The strength of our study is that the newest published multiple center RCT was included. Several limitations of our meta-analysis should be concerned. Although there was no significantly statistic heterogeneity between studies in most analytic models, it is important to note the unneglectable clinical heterogeneity. Different ARDS definition criteria, type of neuromuscular blocking agents, dosage regimens, mechanical ventilation strategies, and various adjunct treatments may bias the results. In addition, only six studies were eligible, and we cannot perform subgroup analysis according different important variables. Furthermore, the small sample sizes of four studies make our results are mainly depend on the ACURASYS [9] trial and ROSE trial [16].

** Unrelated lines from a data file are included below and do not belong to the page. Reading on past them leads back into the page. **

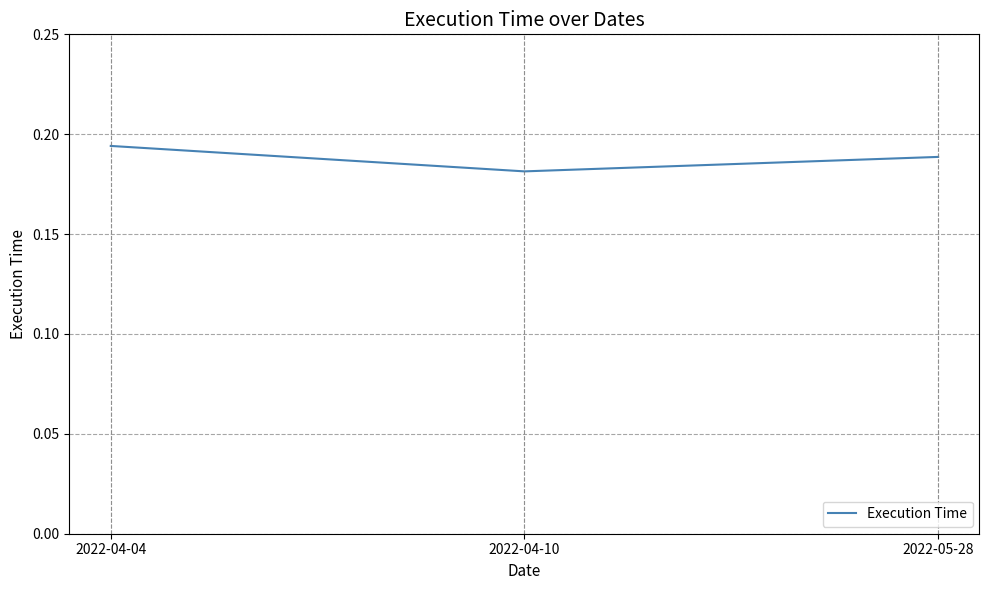

What position from the left is 2022-04-10?

2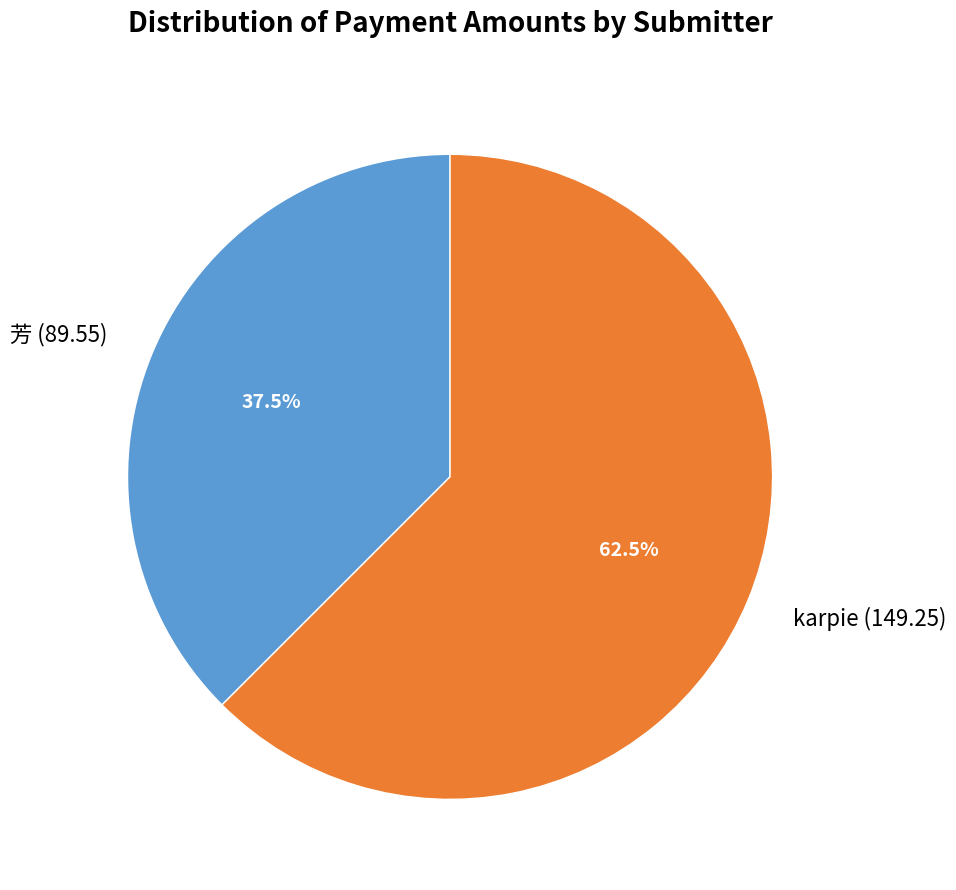

Rank the categories by value from highest to lowest.

karpie, 芳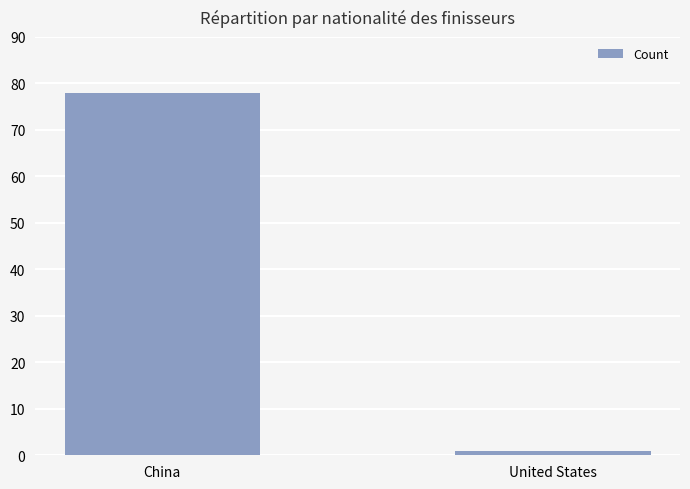

Does the chart contain stacked bars?

No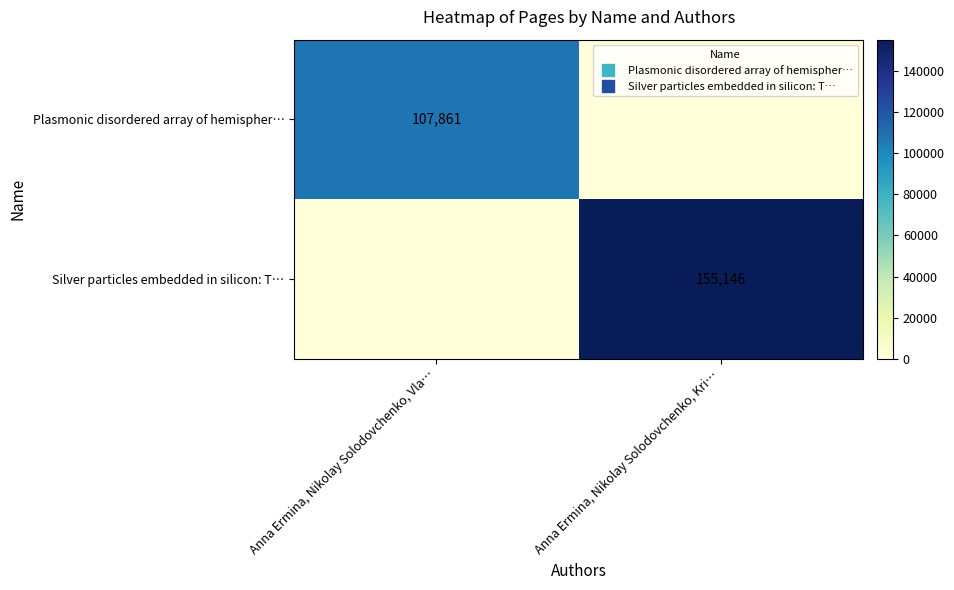

What is the sum of the Plasmonic disordered array of hemispher… values at Anna Ermina, Nikolay Solodovchenko, Vla… and Anna Ermina, Nikolay Solodovchenko, Kri…?

107861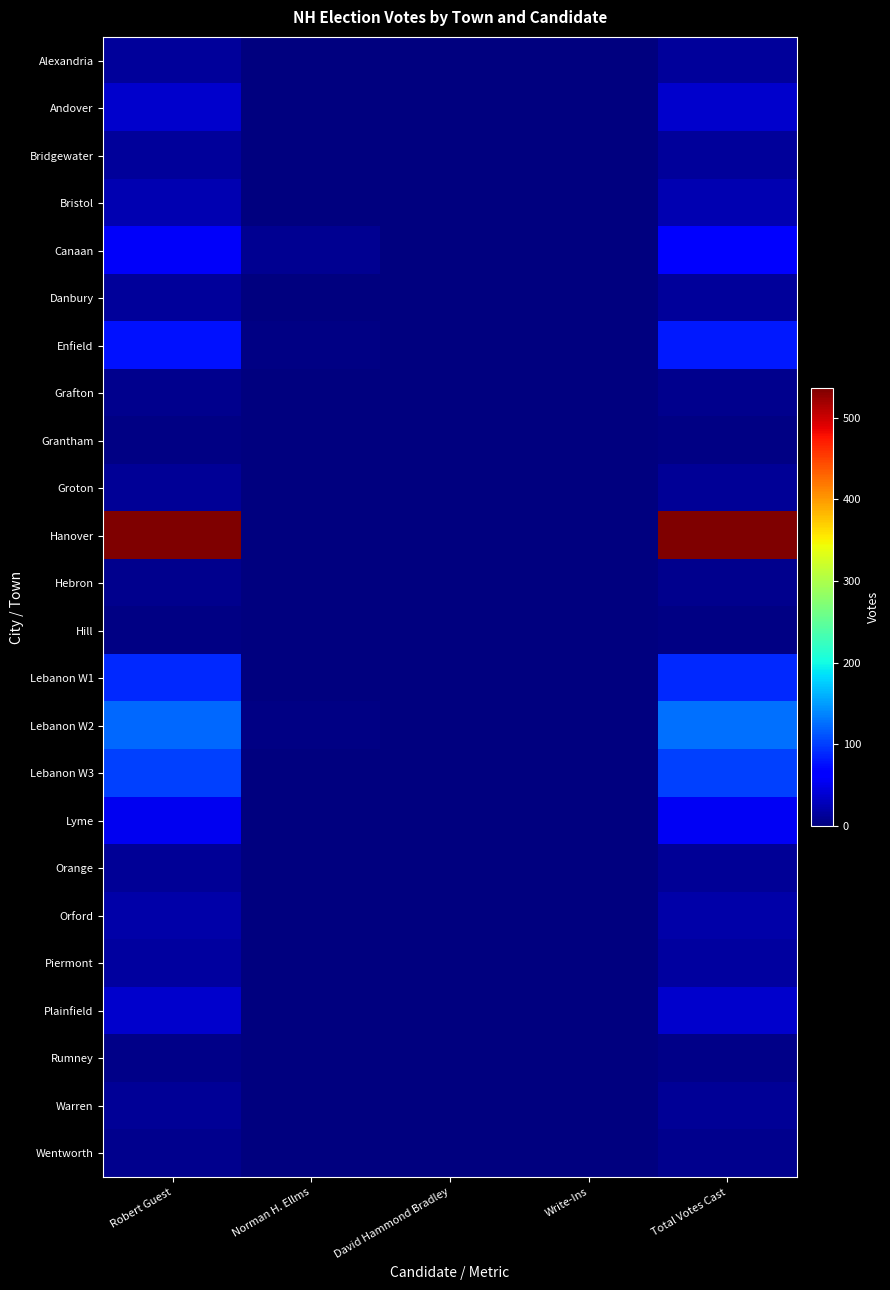

Between Norman H. Ellms and Robert Guest, which is larger?

Robert Guest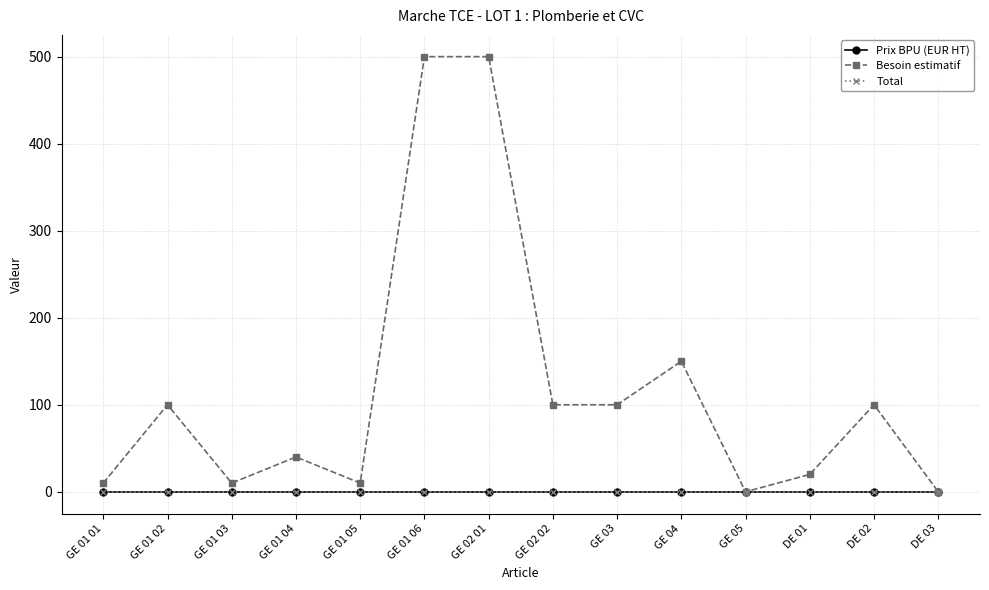

Is it true that Prix BPU (EUR HT) equals 0 at GE 04?

True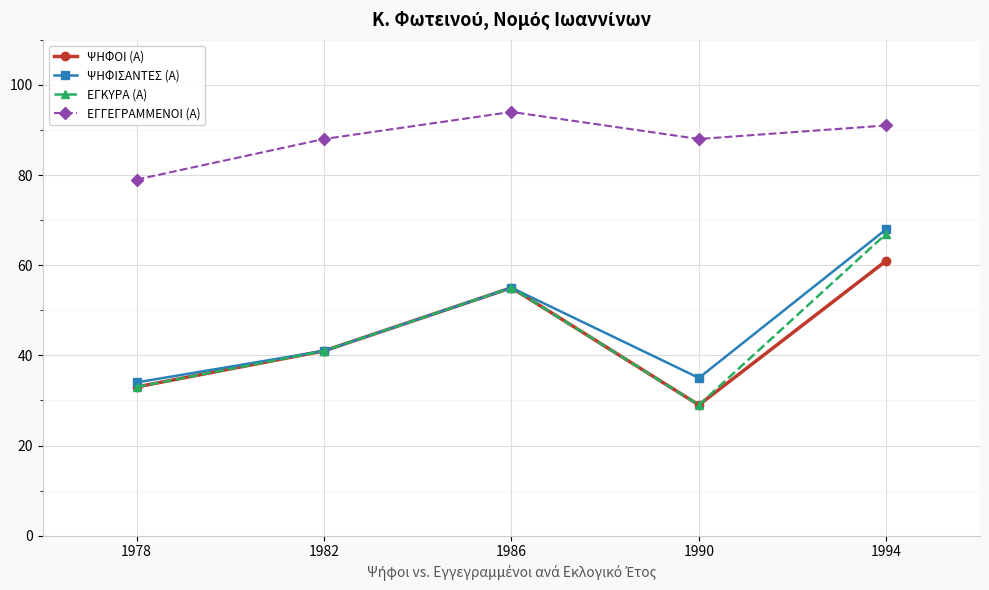

At which label does ΕΓΚΥΡΑ (Α) reach its peak?

1994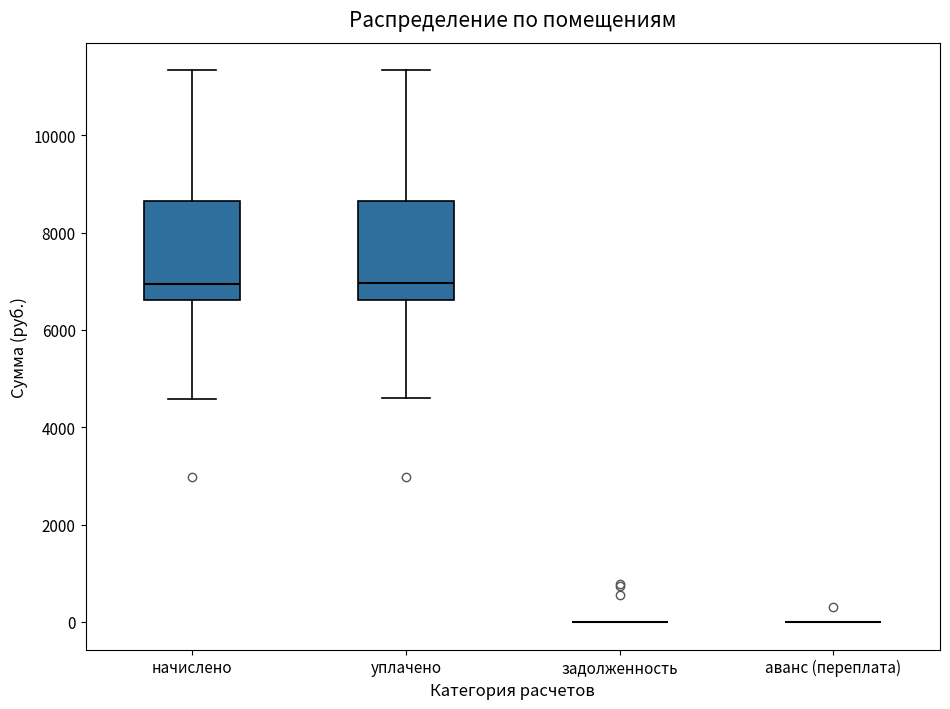

Reading left to right, read every box against the y-axis: the position of its median line, the range the box covers, and the ends of its whiskers. The values are not printed on the chart, so give them approximately, as read against the axis.

начислено: median 7000, box 6600 to 8600, whiskers 4600 to 11400
уплачено: median 7000, box 6600 to 8600, whiskers 4600 to 11400
задолженность: box collapsed to a line at 0, whiskers 0 to 0
аванс (переплата): box collapsed to a line at 0, whiskers 0 to 0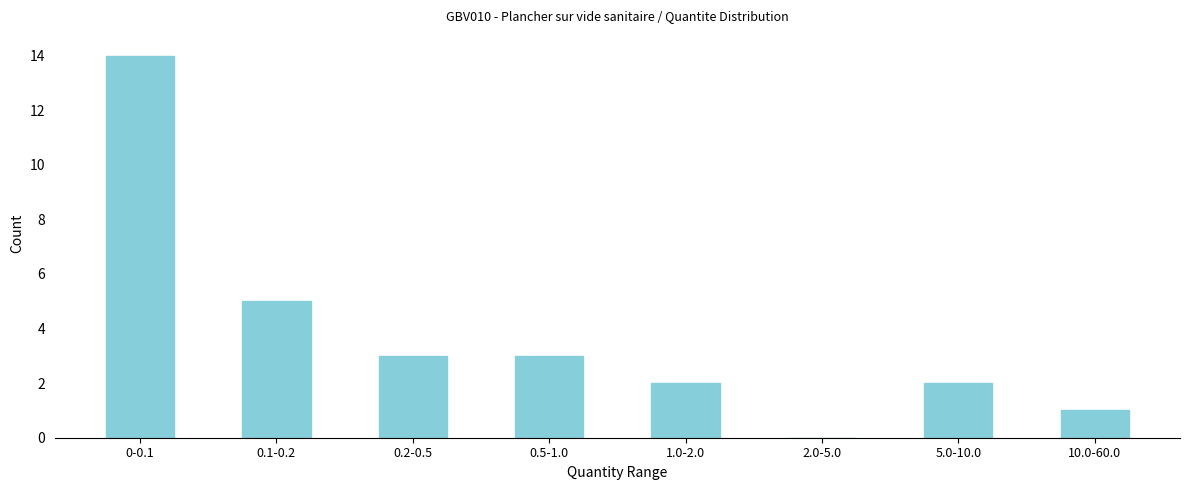

Reading left to right, transcribe all the data shown in this chart.

0-0.1=14	0.1-0.2=5	0.2-0.5=3	0.5-1.0=3	1.0-2.0=2	2.0-5.0=0	5.0-10.0=2	10.0-60.0=1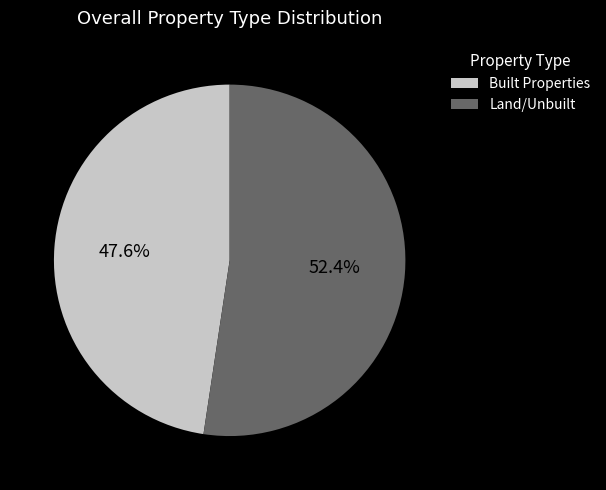

Rank the categories by value from highest to lowest.

Land/Unbuilt, Built Properties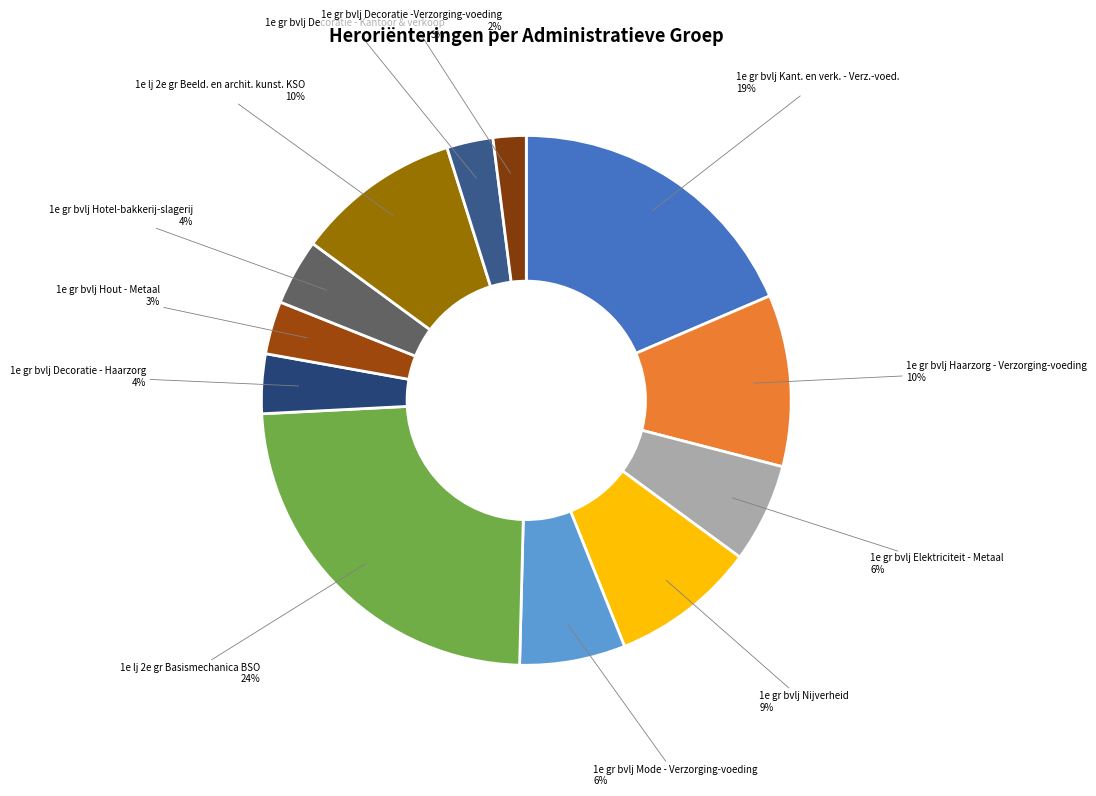

Which slice is the smallest?

1e gr bvlj Decoratie -Verzorging-voeding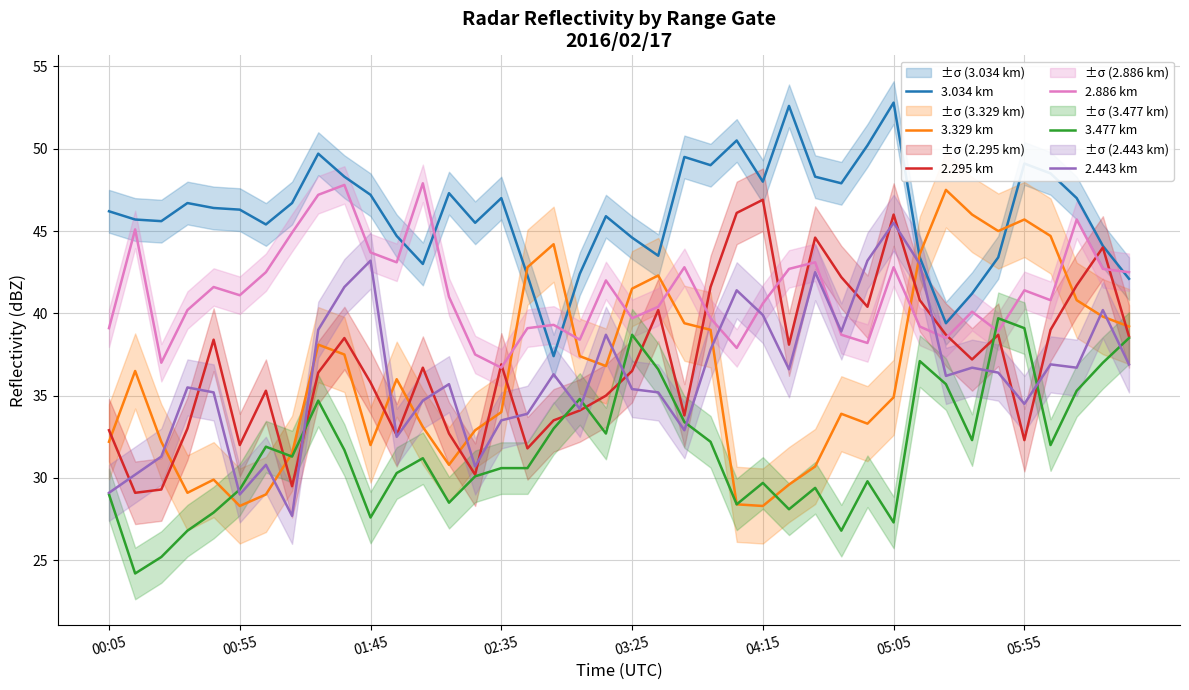

How many interior local peaks does the 2.886 km series have?

12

Implications for clinical practice and further researches

In the present study, we found NMBAs use is beneficial for reverse of hypoxemia and may be associated with decreased shorter-term mortality (21~28 days mortality). But they had no significantly statistical effects on long-term mortality. Along with the higher risk of serious cardiovascular events among patients received NMBAs, we do not suggest routinely use of NMBAs in all patients with ARDS. Severe ARDS patients with patient–ventilator dyssynchronies, or who are vulnerable to ventilator-induced injury may benefit from NMBAs use. Thus, we think NMBAs could be used for improvement of oxygenation in patients with severe ARDS. Additionally, further studies should focus on the following major topics. Firstly, in recent years, different subgroups or phenotypes of ARDS have been pay attention to [37]. Patients who are response to NMBAs therapy should be identified in further studies. Then, the optimal dose, time and duration of NMBAs remain unclear. The ACURASYS [9] and ROSE [16] studies used high dosages of cisatracurium (37.5 mg/h). Clinical assessment should be used in combination with Train-of-four (TOF) to titrate the optimal NMBAs’ dose [15]. The median time from ARDS diagnosis to NMBAs use is different between the ACURASYS trial [9] and ROSE trial [16] (16 h vs 7.6 h). So far, there have been no studies focusing on effects of different initiation time. Although all prospective studies limit NMBAs use within 48 h of ARDS set, there is significant heterogeneity between centers in clinical practices.

Conclusions

In patients with respiratory distress syndrome, NMBAs may be beneficial in reverse refractory hypoxemia and may be associated with reduced short-term mortality and incidence of barotrauma. However, there is no significant effects of NMBAs on moderate and long-term mortality, and further studies are required according to insufficient evidence based on current research.